Metro Weekly

Trump’s USDA tries to reverse 4-H organization’s pro-LGBTQ policy

Human Rights Campaign issues FOIA looking into what motivated push to rescind transgender protections

USDA Secretary Sonny Perdue – Photo: Lance Cheung, via Wikimedia.

The Trump administration has been pressuring the national 4-H youth organization to rescind a policy allowing LGBTQ participants — setting in motion a series of events that led to the firing of Iowa’s 4-H state director, according to the Des Moines Register.

The international 4-H organization, which has more than 6 million members, partners with more than 100 public universities to allow youth to participate in hands-on project in areas like health, science, agriculture, and citizenship. In 2016, as part of an effort to modernize the group and increase membership, LBGTQ-identifying and gender-nonconforming children were told they could become 4-H members if they desired, and that their sexual orientation or gender identity would be respected.

To assist in this effort, leaders of 4-H groups were asked to look at the Obama administration’s guidance on how transgender students are to be treated according to their gender identity and tailor it to 4-H. Several 4-H state leaders drafted a “best practices” document for dealing with transgender and gender-nonconforming children, in particular, that was revised multiple times before being finalized.

The resulting guidance for 4-H was posted to the website of the National Institute of Food and Agriculture, the federal department that oversees and administers 4-H, as well as some state 4-H chapter websites.

But the inclusion of provisions treating transgender children based on gender identity rather than biological sex sparked a backlash from evangelical groups and conservative parents.

Due to that outcry, Heidi Green, then-chief of staff for U.S. Secretary of Agriculture Sonny Perdue, asked that it be rescinded just days after the guidance’s publication. A NIFA communications manager then warned 4-H organizations in Iowa and New York to remove the LGBTQ-friendly guidance from their websites.

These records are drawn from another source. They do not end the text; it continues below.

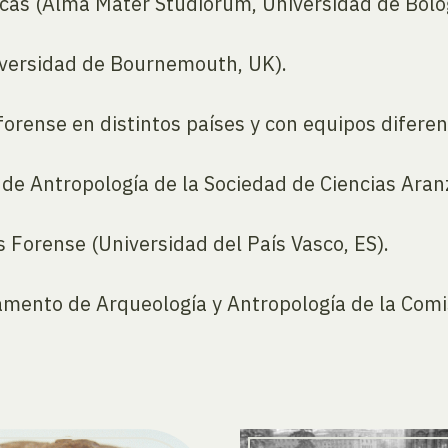
icas (Alma Mater Studiorum, Universidad de Bolog
iversidad de Bournemouth, UK).
forense en distintos países y con equipos diferen
de Antropología de la Sociedad de Ciencias Aran
s Forense (Universidad del País Vasco, ES).
mento de Arqueología y Antropología de la Comi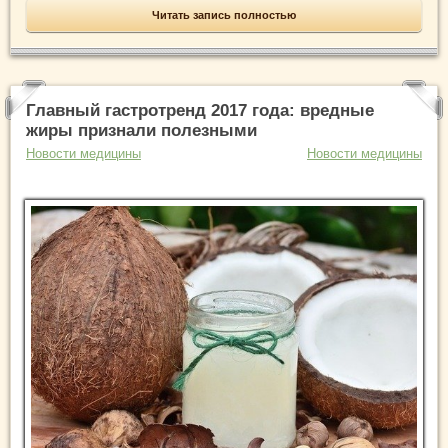
Читать запись полностью
Главный гастротренд 2017 года: вредные
жиры признали полезными
Новости медицины
Новости медицины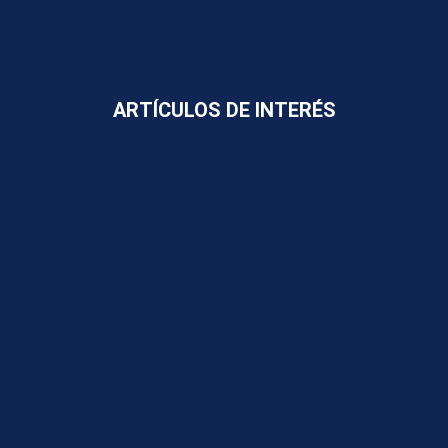
ARTÍCULOS DE INTERÉS
Eficiencia operativa: cómo la elección del medio
de contraste mejora la rotación de pacientes
en centros privados ecuatorianos
14 de January de 2026
No Comments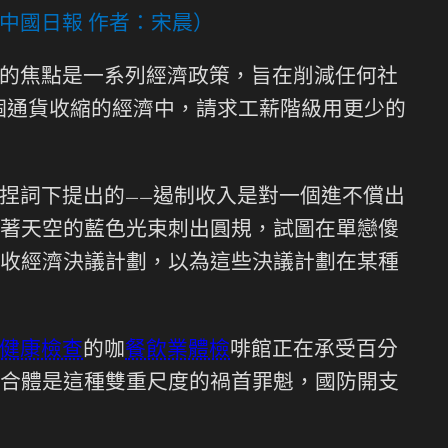
中國日報 作者：宋晨）
的焦點是一系列經濟政策，旨在削減任何社
個通貨收縮的經濟中，請求工薪階級用更少的
捏詞下提出的——遏制收入是對一個進不償出
著天空的藍色光束刺出圓規，試圖在單戀傻
收經濟決議計劃，以為這些決議計劃在某種
健康檢查
的咖
餐飲業體檢
啡館正在承受百分
合體是這種雙重尺度的禍首罪魁，國防開支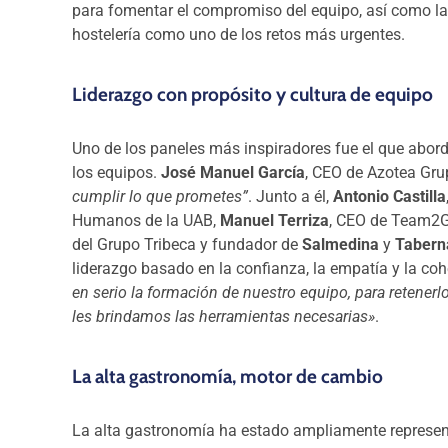
para fomentar el compromiso del equipo, así como la 
hostelería como uno de los retos más urgentes.
Liderazgo con propósito y cultura de equipo
Uno de los paneles más inspiradores fue el que abord
los equipos.
José Manuel García
, CEO de Azotea Grup
cumplir lo que prometes”
. Junto a él,
Antonio Castilla
Humanos de la UAB,
Manuel Terriza
, CEO de Team2
del Grupo Tribeca y fundador de
Salmedina
y
Tabern
liderazgo basado en la confianza, la empatía y la coh
en serio la formación de nuestro equipo, para retene
les brindamos las herramientas necesarias»
.
La alta gastronomía, motor de cambio
La alta gastronomía ha estado ampliamente represent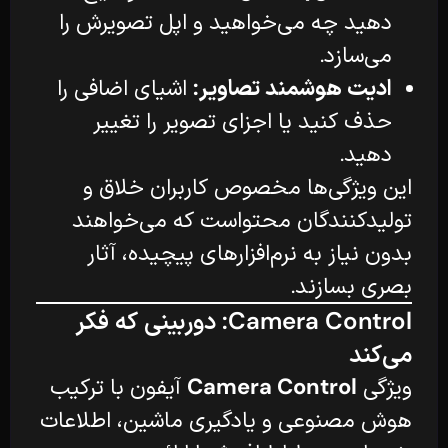
دهید چه می‌خواهید و اپل تصویرش را
می‌سازد.
ادیت هوشمند تصاویر:
اشیای اضافی را
حذف کنید یا اجزای تصویر را تغییر
دهید.
این ویژگی‌ها مخصوص کاربران خلاق و
تولیدکنندگان محتواست که می‌خواهند
بدون نیاز به نرم‌افزارهای پیچیده، آثار
بصری بسازند.
Camera Control: دوربینی که فکر
می‌کند
ویژگی
Camera Control
آیفون با ترکیب
هوش مصنوعی و یادگیری ماشین، اطلاعات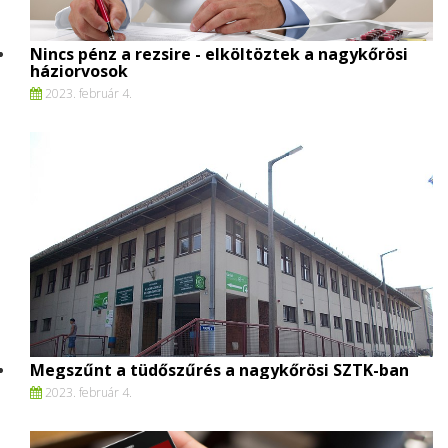
Nincs pénz a rezsire - elköltöztek a nagykőrösi
háziorvosok
2023. február 4.
Megszűnt a tüdőszűrés a nagykőrösi SZTK-ban
2023. február 4.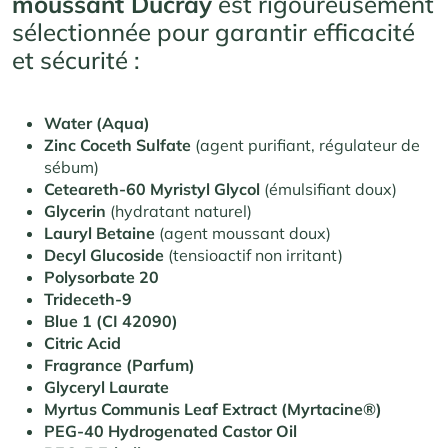
moussant Ducray
est rigoureusement
sélectionnée pour garantir efficacité
et sécurité :
Water (Aqua)
Zinc Coceth Sulfate
(agent purifiant, régulateur de
sébum)
Ceteareth-60 Myristyl Glycol
(émulsifiant doux)
Glycerin
(hydratant naturel)
Lauryl Betaine
(agent moussant doux)
Decyl Glucoside
(tensioactif non irritant)
Polysorbate 20
Trideceth-9
Blue 1 (CI 42090)
Citric Acid
Fragrance (Parfum)
Glyceryl Laurate
Myrtus Communis Leaf Extract (Myrtacine®)
PEG-40 Hydrogenated Castor Oil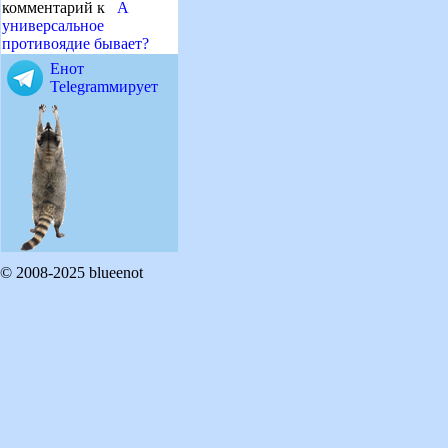
комментарий к
А
универсальное
противоядие бывает?
Енот
Telegramмирует
© 2008-2025 blueenot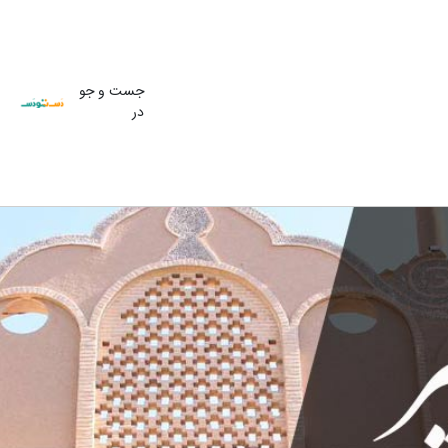
جست و جو
در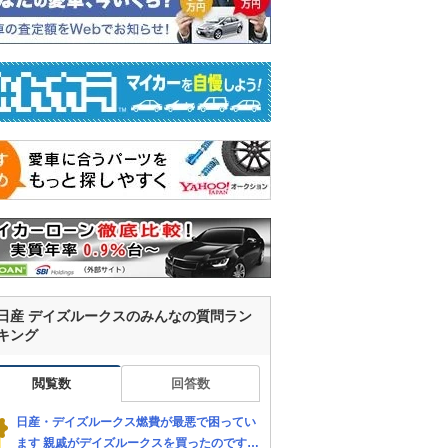
日産 デイズルークスのみんなの質問ラン
キング
閲覧数
回答数
日産・デイズルークス燃費が最悪で困ってい
ます 親戚がデイズルークスを買ったのです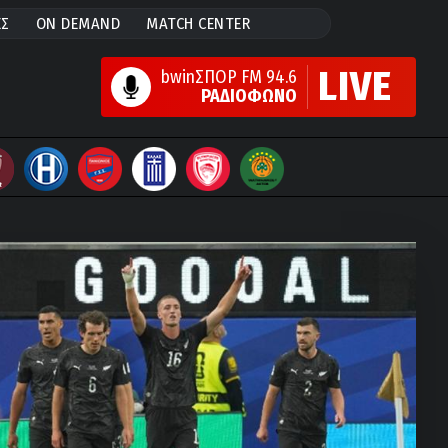
ΕΣ
ON DEMAND
MATCH CENTER
LIVE
bwinΣΠΟΡ FM 94.6
ΡΑΔΙΟΦΩΝΟ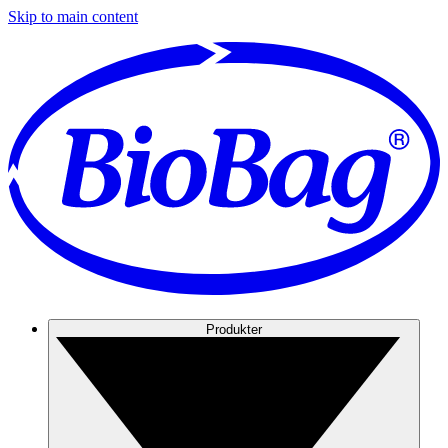
Skip to main content
Produkter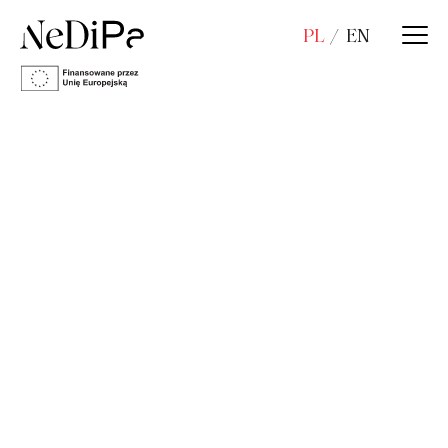
PL
EN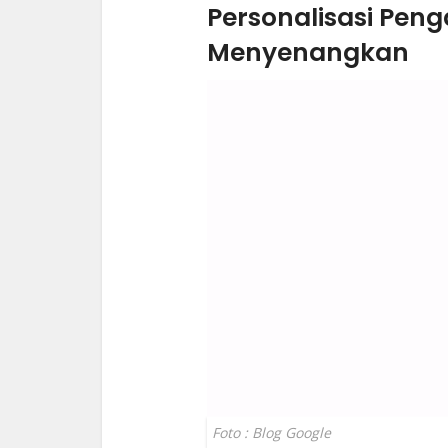
Personalisasi Peng
Menyenangkan
Foto : Blog Google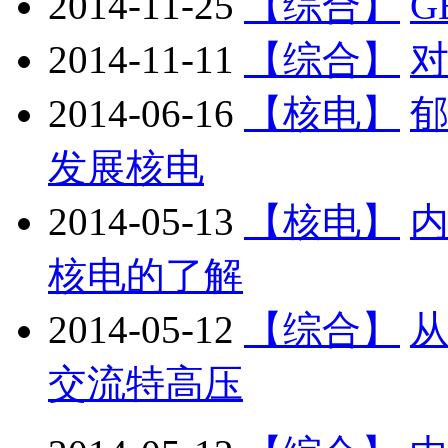
2014-11-25
【综合】
G
2014-11-11
【综合】
2014-06-16
【核电】
发展核电
2014-05-13
【核电】
核电的了解
2014-05-12
【综合】
交流特高压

In keeping with the Trump administration’s view of gender as fixed and immutable, and its continued efforts to rescind some of the federal protections granted to transgender individuals under the Obama administration, the USDA and NIFA sought to bring all 4-H programs in compliance. Most notably, in Iowa, 4-H director John-Paul Chaisson-Cárdenas, who had advocated in favor of being more inclusive of LGBTQ children, was eventually fired for resisting efforts to rescind the guidance.

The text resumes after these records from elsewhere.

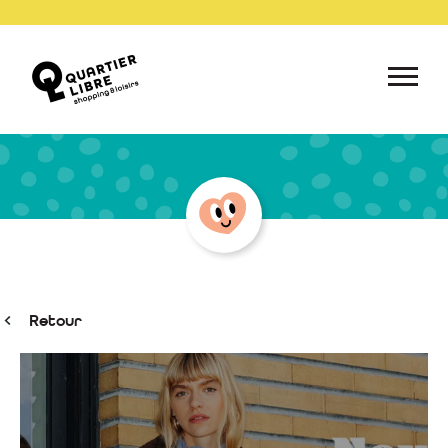
Retour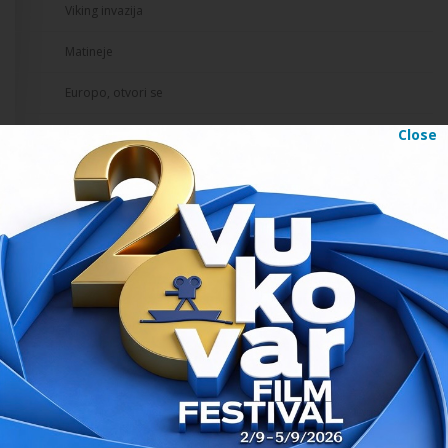
Viking invazija
Matineje
Europo, otvori se
Close
Francuski fokus
Retrospektiva Akija Kaurismakija
Europskih velikih pet
Arheo
Austrijski fokus
Odabrao Đelo Hadžiselimović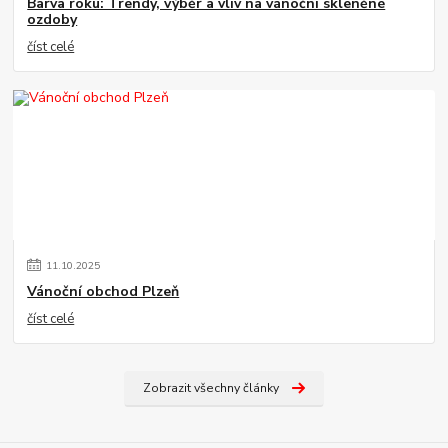
Barva roku: Trendy, výběr a vliv na vánoční skleněné
ozdoby
číst celé
11
.
10
.
2025
Vánoční obchod Plzeň
číst celé
Zobrazit všechny články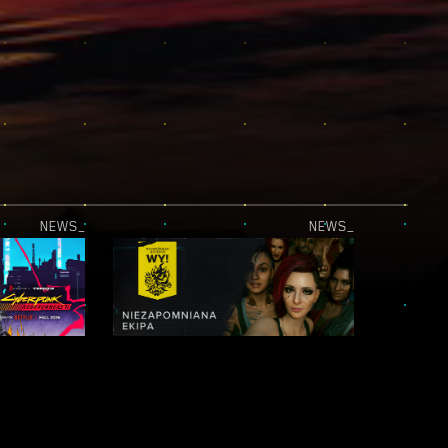
NEWS_
NEWS_
NOWY TEASER CYBERPUNK: EDGERUNNERS 2 JUŻ DOSTĘPNY!
NAJWAŻNIEJSI JESTEŚCIE WY! — LEGENDY NIGHT CITY: NIEZAPOMNIANA EKIPA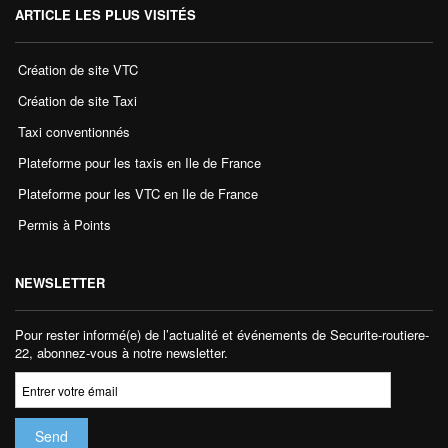
ARTICLE LES PLUS VISITÉS
Création de site VTC
Création de site Taxi
Taxi conventionnés
Plateforme pour les taxis en Ile de France
Plateforme pour les VTC en Ile de France
Permis à Points
NEWSLETTER
Pour rester informé(e) de l’actualité et événements de Securite-routiere-
22, abonnez-vous à notre newsletter.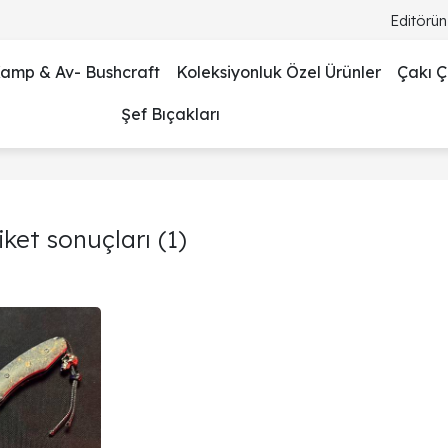
Editörün
amp & Av- Bushcraft
Koleksiyonluk Özel Ürünler
Çakı Çe
Şef Bıçakları
tiket sonuçları
(1)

In response to the Trump administration’s machinations, the Human Rights Campaign sent a Freedom of Information Act request to the U.S. Department of Agriculture inquiring into Perdue and his subordinates’ attempts to reverse the policy. HRC believes that the decision, like several others rescinding LGBTQ protections may have been motivated by pressure from conservative political groups.

The FOIA request demands “any and all records, including but not limited to letters, memos, emails, text messages, phone records, budget requests or estimates, and other documents related to the Trump administration pushing the national 4-H youth organization to withdraw a policy welcoming LGBTQ members.”

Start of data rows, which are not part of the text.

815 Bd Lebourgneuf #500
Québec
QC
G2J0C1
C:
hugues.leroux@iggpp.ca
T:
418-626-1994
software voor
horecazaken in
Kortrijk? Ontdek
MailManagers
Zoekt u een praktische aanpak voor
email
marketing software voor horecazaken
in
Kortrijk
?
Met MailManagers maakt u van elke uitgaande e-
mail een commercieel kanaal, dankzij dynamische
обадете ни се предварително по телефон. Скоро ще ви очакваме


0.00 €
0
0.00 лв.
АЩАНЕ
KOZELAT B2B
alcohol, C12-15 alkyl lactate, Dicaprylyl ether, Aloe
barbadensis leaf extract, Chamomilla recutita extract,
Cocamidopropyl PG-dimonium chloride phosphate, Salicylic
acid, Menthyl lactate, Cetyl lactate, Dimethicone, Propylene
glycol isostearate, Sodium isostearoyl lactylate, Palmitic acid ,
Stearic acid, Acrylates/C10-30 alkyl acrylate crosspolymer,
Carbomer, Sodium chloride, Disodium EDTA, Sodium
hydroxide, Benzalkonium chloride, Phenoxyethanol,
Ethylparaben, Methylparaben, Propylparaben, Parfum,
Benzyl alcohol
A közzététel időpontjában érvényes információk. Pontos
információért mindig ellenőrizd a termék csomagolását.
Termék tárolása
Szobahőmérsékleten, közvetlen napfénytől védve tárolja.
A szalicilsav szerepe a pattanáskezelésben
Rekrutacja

“For over a century, the national 4-H youth program has taught tens of millions of children the importance of character and community,” JoDee Winterhof, HRC’s senior vice president for policy and political affairs, said in a statement. “This latest action by the Trump-Pence Administration is an unnecessary and cruel attack on LGBTQ youth that seeks to destroy community rather than create it.

“It is unconscionable that the anti-LGBTQ discrimination under this president has now inexplicably expanded into the Department of Agriculture,” Winterhof added. “We are determined to get answers on how this came about and demand that Congress protect LGBTQ youth from this callous attack.”